[[ DATASET ENTRIES, beginning ]]

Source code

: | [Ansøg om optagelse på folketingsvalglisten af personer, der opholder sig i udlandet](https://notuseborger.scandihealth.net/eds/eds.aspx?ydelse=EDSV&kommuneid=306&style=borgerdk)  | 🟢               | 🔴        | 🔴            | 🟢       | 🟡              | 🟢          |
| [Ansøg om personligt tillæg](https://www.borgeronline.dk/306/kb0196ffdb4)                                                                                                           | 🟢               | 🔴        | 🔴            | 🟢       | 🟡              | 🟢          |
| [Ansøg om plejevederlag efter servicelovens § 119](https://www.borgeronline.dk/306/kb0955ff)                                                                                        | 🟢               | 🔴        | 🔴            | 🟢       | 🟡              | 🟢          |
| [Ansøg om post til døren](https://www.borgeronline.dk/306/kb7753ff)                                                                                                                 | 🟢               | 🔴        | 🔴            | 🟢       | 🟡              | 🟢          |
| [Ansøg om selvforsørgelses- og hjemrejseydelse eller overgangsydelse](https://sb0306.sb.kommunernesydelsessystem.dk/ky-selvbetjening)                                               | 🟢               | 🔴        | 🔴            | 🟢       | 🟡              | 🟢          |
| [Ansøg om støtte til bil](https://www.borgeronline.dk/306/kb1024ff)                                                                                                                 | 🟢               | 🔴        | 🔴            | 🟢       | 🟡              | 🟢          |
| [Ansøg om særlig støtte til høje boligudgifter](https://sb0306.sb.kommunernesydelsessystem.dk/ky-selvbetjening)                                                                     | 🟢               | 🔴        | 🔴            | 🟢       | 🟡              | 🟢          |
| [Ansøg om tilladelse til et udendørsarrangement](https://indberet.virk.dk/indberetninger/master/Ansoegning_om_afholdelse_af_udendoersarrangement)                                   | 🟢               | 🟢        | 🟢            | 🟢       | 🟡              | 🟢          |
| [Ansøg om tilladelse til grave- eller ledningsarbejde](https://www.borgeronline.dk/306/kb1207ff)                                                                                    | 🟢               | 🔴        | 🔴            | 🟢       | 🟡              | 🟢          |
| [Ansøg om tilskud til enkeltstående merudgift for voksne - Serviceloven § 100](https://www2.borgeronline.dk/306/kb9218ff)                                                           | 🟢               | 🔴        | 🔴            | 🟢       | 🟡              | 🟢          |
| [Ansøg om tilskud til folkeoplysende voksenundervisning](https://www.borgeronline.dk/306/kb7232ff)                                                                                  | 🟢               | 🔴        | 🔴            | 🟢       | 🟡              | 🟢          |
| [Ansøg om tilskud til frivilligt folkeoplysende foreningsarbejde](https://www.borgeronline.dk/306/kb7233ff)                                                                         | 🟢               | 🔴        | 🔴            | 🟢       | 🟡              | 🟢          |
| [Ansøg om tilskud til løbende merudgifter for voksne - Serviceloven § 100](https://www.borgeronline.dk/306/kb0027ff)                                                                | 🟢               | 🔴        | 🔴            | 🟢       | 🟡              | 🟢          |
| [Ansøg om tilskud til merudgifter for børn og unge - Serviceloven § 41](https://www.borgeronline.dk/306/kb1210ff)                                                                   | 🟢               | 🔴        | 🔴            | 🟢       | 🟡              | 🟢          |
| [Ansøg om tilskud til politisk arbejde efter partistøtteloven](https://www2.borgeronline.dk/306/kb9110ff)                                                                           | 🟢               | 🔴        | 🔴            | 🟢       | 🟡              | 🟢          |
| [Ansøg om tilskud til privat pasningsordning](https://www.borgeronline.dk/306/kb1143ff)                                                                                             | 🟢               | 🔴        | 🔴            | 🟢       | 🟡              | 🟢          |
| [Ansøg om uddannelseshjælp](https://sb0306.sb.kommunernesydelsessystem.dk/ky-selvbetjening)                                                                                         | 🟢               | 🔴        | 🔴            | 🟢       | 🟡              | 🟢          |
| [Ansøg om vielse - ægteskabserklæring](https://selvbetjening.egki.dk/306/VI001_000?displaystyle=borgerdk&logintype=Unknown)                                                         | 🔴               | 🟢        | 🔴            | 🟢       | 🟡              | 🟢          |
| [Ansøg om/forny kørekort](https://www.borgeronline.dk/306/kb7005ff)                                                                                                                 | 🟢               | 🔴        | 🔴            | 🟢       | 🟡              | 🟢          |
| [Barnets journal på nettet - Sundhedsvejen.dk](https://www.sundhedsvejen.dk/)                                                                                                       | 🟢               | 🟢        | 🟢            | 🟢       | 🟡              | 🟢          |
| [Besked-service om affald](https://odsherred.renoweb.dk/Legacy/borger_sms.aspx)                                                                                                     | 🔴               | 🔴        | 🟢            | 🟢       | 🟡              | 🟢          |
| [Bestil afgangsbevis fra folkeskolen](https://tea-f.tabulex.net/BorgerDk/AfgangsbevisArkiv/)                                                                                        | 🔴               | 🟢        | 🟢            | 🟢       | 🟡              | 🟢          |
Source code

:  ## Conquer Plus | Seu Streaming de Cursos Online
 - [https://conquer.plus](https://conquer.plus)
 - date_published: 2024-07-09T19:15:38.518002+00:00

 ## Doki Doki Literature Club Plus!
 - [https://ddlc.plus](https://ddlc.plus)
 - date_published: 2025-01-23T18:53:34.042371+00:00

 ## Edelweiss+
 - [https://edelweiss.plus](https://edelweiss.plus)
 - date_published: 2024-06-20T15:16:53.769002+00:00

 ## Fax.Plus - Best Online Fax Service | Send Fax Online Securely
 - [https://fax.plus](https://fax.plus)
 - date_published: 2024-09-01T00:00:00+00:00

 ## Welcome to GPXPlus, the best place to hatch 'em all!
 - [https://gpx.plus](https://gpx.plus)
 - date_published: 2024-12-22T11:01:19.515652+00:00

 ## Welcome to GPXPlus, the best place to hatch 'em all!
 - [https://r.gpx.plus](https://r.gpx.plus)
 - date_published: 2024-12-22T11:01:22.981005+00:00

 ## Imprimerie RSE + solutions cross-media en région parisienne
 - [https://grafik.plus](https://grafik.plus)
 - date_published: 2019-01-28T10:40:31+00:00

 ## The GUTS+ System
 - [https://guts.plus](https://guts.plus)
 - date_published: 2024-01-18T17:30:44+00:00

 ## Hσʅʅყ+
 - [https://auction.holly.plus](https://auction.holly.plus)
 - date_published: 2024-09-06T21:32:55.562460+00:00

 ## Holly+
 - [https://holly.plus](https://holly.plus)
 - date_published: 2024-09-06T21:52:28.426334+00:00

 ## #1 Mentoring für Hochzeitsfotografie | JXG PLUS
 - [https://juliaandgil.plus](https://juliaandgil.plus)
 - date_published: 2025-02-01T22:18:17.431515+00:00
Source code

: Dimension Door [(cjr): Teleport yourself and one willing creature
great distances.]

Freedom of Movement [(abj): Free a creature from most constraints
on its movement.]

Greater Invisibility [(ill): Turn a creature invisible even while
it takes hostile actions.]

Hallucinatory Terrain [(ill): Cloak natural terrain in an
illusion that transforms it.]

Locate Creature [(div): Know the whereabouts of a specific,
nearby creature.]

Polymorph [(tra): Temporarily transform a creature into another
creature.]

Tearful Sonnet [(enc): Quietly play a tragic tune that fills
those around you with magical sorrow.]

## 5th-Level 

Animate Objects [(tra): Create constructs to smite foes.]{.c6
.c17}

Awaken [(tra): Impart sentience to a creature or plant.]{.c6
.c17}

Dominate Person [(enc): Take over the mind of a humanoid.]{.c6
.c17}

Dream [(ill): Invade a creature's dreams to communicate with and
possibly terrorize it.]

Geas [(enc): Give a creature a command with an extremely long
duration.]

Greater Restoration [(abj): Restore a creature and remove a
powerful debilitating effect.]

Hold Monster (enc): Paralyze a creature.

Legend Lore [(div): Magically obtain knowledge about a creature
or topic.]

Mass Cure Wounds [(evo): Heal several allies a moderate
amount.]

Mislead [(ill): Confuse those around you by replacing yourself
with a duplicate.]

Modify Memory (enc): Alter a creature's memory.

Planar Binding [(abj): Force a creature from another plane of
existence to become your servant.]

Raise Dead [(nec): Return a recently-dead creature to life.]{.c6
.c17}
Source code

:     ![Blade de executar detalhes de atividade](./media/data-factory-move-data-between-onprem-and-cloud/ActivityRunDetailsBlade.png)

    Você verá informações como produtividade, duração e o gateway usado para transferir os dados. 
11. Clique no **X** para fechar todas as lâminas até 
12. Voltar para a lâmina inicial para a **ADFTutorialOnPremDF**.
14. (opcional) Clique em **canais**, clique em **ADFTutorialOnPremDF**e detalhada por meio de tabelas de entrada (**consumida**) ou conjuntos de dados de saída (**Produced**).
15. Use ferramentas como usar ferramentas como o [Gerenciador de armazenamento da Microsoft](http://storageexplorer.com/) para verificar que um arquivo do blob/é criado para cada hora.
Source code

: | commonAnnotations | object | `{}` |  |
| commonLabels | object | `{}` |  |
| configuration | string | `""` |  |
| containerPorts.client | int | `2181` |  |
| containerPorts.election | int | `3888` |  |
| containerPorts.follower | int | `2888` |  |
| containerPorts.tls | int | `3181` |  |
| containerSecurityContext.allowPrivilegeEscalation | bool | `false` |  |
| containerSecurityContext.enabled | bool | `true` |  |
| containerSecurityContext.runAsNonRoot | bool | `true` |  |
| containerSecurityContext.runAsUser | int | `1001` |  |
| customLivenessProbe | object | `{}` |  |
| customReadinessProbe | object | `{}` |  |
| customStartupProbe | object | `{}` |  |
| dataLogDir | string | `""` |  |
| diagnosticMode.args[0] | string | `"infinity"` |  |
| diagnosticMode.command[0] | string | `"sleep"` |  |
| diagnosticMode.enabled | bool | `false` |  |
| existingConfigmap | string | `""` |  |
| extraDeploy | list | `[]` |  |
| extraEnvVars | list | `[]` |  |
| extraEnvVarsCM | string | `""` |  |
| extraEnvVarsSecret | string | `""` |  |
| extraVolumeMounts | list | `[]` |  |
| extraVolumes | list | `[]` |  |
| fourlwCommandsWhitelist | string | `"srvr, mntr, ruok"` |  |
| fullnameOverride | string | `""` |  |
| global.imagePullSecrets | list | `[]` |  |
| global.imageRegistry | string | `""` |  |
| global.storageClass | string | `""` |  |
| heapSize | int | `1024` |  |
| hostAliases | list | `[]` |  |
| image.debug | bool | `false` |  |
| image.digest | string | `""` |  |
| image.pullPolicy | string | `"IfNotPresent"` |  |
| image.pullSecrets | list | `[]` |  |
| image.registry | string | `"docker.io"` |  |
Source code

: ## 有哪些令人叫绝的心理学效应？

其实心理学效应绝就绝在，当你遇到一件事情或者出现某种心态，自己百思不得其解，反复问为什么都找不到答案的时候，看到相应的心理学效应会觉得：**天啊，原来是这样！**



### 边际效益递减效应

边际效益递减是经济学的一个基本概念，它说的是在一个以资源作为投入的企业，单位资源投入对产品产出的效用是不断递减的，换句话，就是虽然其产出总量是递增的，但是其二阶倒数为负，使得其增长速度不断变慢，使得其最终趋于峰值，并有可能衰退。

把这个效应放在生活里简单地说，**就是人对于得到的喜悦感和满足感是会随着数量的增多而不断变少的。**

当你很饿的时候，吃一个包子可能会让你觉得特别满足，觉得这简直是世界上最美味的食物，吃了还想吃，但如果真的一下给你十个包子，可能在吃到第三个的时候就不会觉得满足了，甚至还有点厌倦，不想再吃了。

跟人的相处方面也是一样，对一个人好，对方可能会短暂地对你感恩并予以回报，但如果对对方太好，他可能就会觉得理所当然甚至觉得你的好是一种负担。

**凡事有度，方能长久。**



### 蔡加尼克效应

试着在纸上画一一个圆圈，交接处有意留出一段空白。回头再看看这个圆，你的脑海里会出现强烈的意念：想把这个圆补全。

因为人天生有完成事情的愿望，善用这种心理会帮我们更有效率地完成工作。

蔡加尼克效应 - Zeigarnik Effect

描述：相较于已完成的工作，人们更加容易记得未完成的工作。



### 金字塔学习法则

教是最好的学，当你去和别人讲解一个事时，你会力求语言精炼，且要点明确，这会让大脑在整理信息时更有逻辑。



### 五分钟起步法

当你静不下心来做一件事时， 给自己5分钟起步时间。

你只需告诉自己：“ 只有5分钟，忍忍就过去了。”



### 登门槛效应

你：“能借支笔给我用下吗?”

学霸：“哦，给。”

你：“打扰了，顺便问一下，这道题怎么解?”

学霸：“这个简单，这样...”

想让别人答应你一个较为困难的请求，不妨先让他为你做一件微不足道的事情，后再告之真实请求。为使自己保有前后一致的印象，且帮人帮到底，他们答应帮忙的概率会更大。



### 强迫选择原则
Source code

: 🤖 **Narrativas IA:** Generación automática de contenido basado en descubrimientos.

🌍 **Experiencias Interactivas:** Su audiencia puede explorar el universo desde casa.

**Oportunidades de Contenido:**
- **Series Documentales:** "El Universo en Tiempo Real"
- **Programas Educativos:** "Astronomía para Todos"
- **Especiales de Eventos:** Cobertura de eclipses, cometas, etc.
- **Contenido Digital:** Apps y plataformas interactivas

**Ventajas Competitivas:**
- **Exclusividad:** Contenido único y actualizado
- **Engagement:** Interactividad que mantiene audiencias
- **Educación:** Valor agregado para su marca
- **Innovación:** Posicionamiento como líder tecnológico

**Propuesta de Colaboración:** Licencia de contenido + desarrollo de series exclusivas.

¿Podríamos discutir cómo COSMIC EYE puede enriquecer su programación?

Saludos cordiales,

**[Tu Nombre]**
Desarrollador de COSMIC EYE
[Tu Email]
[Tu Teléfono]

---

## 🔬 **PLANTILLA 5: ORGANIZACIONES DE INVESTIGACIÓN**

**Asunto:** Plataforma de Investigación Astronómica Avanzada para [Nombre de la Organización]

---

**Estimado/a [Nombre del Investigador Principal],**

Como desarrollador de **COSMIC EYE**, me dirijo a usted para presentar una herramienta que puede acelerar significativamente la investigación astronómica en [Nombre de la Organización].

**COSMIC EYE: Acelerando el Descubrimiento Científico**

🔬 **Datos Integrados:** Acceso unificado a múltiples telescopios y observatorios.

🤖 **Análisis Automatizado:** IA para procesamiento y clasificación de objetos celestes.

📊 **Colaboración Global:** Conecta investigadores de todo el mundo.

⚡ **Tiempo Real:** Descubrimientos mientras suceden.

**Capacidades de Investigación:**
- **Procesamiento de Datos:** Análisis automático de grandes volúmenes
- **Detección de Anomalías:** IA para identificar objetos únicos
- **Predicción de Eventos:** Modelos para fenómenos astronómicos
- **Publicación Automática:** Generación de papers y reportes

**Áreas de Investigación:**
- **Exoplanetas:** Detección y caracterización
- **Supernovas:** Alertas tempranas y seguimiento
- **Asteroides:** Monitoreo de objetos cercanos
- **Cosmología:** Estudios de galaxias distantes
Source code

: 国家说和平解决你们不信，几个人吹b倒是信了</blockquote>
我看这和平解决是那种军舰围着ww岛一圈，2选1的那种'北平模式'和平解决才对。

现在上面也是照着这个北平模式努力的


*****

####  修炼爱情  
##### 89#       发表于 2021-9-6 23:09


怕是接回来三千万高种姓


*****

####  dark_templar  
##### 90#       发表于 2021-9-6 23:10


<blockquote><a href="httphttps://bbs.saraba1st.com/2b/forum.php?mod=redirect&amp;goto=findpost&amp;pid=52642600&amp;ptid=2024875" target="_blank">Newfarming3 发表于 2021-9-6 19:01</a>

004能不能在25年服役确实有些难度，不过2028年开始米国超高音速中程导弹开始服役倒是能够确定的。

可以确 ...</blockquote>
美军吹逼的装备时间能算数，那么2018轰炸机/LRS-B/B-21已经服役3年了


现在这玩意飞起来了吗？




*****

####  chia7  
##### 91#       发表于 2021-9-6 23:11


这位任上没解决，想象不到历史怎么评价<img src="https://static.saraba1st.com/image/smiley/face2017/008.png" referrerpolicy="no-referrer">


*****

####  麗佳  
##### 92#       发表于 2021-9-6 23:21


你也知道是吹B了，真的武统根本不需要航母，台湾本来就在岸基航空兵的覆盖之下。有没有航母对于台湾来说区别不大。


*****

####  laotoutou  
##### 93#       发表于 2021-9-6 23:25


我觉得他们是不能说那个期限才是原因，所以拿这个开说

[[ DATASET ENTRIES, end ]]

Show each line of the data above that contains the string "bool", copied in full.

REPLY TO THE EXERCISE:
| containerSecurityContext.allowPrivilegeEscalation | bool | `false` |  |
| containerSecurityContext.enabled | bool | `true` |  |
| containerSecurityContext.runAsNonRoot | bool | `true` |  |
| diagnosticMode.enabled | bool | `false` |  |
| image.debug | bool | `false` |  |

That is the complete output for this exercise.